Exercise instructions.
Keep images out and repeat all data exactly.

Exercise material.
════════════════════

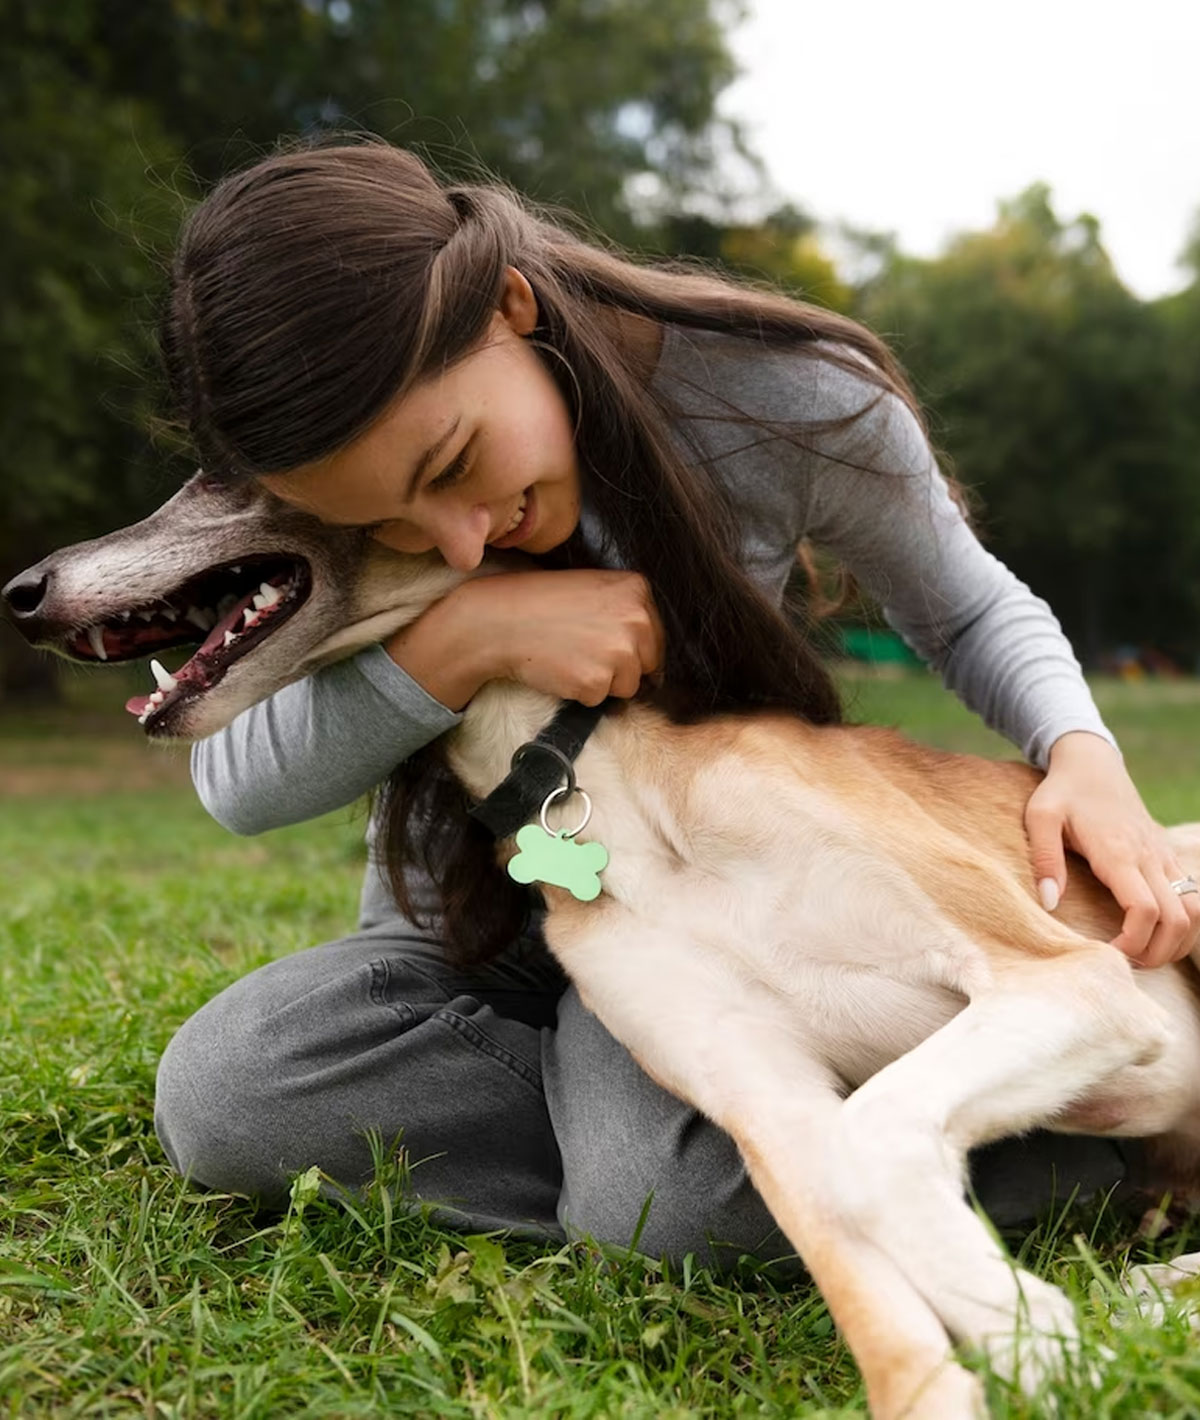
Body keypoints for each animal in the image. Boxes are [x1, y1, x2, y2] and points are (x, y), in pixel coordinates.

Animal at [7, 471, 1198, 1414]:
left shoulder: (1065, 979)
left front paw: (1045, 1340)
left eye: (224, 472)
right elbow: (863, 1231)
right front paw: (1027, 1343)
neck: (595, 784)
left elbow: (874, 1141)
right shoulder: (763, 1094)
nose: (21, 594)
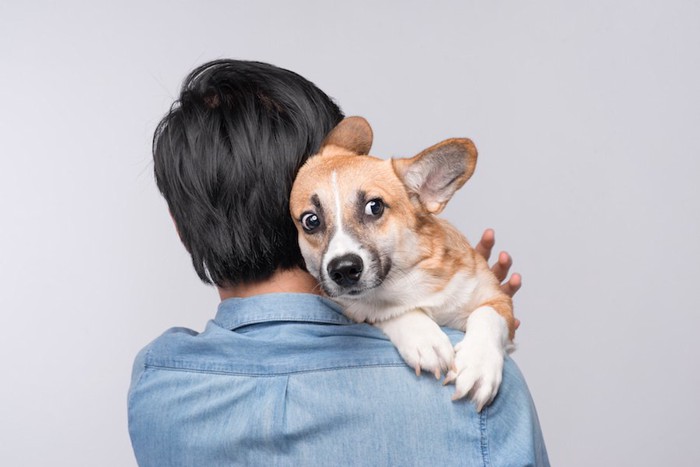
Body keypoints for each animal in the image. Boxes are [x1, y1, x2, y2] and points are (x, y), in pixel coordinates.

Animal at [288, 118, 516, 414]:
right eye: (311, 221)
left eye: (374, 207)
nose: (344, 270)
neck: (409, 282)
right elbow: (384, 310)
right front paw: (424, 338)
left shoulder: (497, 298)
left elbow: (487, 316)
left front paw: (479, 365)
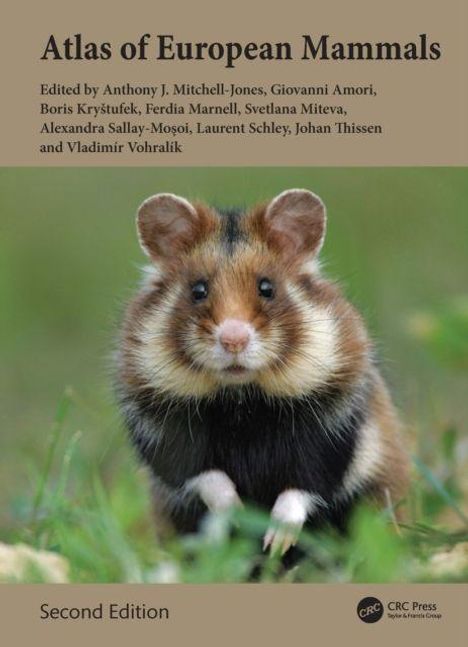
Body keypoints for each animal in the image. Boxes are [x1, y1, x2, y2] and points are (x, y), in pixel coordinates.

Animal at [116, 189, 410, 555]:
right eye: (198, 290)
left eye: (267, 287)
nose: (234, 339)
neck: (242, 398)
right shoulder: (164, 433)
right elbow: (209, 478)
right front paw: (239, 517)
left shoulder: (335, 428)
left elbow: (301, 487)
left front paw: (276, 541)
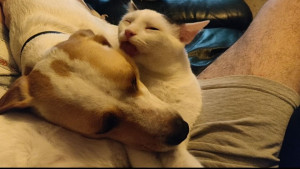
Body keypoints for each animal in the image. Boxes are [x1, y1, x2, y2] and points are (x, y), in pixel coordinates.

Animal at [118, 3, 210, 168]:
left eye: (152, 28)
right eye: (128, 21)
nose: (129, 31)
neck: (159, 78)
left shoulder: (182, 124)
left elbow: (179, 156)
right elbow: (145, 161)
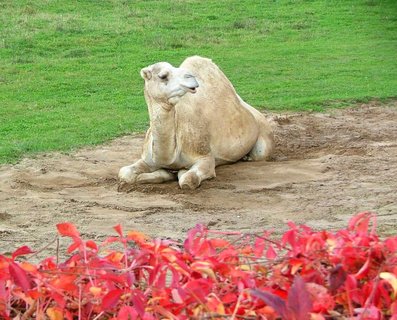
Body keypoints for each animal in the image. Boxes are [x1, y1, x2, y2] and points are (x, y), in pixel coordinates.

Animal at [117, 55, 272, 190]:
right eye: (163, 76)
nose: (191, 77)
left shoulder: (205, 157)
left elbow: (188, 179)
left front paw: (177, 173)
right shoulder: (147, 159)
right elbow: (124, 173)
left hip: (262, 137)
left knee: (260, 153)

════════════════════

Written solution.
Body keypoints for each animal in the image. Boxes are [x1, y1, x2, y2] and points are (x, y), in pixel coordinates.

Animal at [7, 471, 1198, 1414]:
left shoulder: (1065, 979)
left front paw: (1045, 1340)
left eye: (224, 472)
right elbow: (863, 1231)
right front paw: (1027, 1343)
neck: (595, 784)
left elbow: (874, 1141)
right shoulder: (763, 1094)
nose: (21, 594)
Body keypoints for each animal in the image. Boxes are [x1, y1, x2, y2] and points are (x, y), in pixel coordinates.

Animal at [288, 118, 516, 414]:
right eye: (311, 221)
left eye: (374, 207)
nose: (344, 270)
neck: (409, 282)
right elbow: (384, 310)
right front paw: (424, 338)
left shoulder: (497, 298)
left elbow: (487, 316)
left front paw: (479, 365)
Body keypoints for each animal in the image. Boxes are [x1, y1, x2, y2] and points are (x, y), in pixel coordinates.

Animal at [116, 189, 410, 555]:
right eye: (198, 290)
left eye: (267, 287)
nose: (234, 339)
neck: (242, 398)
right shoulder: (164, 433)
right elbow: (209, 478)
right front paw: (239, 517)
left shoulder: (335, 428)
left elbow: (301, 487)
left front paw: (276, 541)
Body keypoints for each animal in the image. Boxes are [x1, y1, x2, y2] and points are (x, y), in pixel coordinates.

Animal at [118, 3, 210, 168]:
left eye: (152, 28)
right eye: (128, 21)
nose: (129, 31)
neck: (159, 78)
left shoulder: (182, 124)
left elbow: (179, 156)
right elbow: (145, 161)
Body keypoints for each animal in the image. Boxes are [x1, y1, x2, y2] and points are (x, y), in pixel coordinates.

Animal at [117, 55, 272, 190]:
right eye: (163, 76)
nose: (191, 77)
left shoulder: (205, 157)
left elbow: (188, 179)
left front paw: (177, 173)
right shoulder: (147, 159)
right elbow: (124, 173)
left hip: (262, 137)
left knee: (260, 153)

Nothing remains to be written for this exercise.